Quintero, after all, was responsible for the kidnapping, torture and murder of the American agent Enrique Kiki Camarena in February-March 1985 in Guadalajara. The event caused a crisis in bilateral relations, in addition to creating resentment and distrust that have lasted for decades. Quintero — and many of those who are said to have helped him — are still beyond the direct reach of the U.S. authorities, and the sense of justice in the neighboring country is based on an ancient principle: an eye for an eye, a tooth for a tooth.
But that’s not to say that the DEA and its sister agencies, from the CIA to the NSA, do not have the tools and methods to keep tabs on what happens in topics that interest them, such as the location and actions of important drug traffickers in Mexico — especially those who, like Quintero, “owe” something.
U.S. espionage in Mexico is nothing new. According to some historians, as early as 1914 the predecessors of the current surveillance organizations intercepted telegraph communications between Mexican military leaders.
And today, the ability of the U.S. to intercept communications is enormous. So enormous that one can be certain that it has problems identifying information of interest among the extraordinary volume of data obtained in that way.

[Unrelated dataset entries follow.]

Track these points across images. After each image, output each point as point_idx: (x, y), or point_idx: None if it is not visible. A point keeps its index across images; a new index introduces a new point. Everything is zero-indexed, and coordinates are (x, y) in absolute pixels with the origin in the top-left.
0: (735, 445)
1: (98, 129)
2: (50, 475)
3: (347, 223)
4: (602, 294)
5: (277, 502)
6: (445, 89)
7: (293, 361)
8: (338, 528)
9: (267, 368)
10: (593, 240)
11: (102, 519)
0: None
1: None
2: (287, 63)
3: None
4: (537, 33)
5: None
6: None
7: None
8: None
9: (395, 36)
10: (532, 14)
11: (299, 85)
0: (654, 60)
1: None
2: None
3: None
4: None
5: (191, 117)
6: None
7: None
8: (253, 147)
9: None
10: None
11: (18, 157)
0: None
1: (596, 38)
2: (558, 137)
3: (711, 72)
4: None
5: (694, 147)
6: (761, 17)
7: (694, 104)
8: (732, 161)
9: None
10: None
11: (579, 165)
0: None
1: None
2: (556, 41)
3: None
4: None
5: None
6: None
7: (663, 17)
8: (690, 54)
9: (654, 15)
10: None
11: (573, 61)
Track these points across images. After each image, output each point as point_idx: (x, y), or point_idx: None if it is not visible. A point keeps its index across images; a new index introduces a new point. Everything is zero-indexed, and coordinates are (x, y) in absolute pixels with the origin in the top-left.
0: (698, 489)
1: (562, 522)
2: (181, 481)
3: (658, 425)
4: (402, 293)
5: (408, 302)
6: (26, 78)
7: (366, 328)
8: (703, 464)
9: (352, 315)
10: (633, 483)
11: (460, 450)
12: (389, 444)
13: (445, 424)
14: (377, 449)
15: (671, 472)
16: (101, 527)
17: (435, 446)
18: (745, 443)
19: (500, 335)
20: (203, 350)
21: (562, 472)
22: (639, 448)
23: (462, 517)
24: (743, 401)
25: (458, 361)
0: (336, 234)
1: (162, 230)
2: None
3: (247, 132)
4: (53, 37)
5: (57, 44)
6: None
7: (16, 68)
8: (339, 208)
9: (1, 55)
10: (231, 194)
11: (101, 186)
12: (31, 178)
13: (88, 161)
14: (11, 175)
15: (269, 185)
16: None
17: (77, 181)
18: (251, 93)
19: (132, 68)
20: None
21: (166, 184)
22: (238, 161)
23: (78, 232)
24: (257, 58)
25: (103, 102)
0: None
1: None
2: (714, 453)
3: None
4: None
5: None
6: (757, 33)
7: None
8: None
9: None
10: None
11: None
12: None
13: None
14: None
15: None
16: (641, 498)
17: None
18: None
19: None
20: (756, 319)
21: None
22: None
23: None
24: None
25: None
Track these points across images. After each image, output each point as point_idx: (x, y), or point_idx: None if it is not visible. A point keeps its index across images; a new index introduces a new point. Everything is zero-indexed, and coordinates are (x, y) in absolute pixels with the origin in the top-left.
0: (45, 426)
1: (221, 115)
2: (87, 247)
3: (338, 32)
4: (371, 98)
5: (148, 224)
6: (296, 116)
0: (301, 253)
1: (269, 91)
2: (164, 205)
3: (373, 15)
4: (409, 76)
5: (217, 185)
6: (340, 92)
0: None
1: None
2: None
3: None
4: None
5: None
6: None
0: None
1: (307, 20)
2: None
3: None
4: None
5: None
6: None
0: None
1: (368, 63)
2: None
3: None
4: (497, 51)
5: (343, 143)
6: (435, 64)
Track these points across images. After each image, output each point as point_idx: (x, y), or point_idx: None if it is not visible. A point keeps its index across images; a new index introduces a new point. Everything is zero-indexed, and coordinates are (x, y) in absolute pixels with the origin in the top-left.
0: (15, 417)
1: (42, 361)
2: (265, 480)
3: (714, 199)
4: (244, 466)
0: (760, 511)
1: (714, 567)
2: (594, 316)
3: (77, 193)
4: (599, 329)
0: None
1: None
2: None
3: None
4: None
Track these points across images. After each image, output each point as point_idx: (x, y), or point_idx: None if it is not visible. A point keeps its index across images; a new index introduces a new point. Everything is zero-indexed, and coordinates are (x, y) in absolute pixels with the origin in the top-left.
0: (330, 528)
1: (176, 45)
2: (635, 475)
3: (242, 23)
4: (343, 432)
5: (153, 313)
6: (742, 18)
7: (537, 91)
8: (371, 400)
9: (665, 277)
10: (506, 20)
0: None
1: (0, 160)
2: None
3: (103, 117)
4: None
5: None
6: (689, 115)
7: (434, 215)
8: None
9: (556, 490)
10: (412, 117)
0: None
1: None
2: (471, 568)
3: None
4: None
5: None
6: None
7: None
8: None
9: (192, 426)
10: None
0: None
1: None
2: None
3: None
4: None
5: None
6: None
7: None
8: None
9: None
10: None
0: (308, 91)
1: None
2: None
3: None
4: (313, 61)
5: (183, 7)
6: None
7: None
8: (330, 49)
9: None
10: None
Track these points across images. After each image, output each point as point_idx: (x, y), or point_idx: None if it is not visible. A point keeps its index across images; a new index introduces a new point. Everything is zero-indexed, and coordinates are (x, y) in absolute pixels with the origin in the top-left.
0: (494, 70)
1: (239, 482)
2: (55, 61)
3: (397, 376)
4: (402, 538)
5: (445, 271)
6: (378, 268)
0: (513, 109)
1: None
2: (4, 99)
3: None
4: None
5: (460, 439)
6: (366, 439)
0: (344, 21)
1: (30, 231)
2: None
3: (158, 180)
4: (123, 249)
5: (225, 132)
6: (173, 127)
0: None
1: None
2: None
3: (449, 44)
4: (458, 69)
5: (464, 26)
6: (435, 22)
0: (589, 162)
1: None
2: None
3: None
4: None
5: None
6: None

Pleasant? Certainly not. But it’s the reality. After all, Mexican drug trafficking organizations have been singled out as a danger to the national security of the United States, based on the more than 100,000 deaths attributed to drug use in 2021.
And regardless of the resources the U.S. has or could have on Mexican territory, it has plenty of communications interception equipment and the patience to seek its revenge.
Mexico has struggled with this reality for decades without going much further than statements of offended national sensitivity or of developing its own capabilities, without giving in to the temptation to use them against domestic political enemies.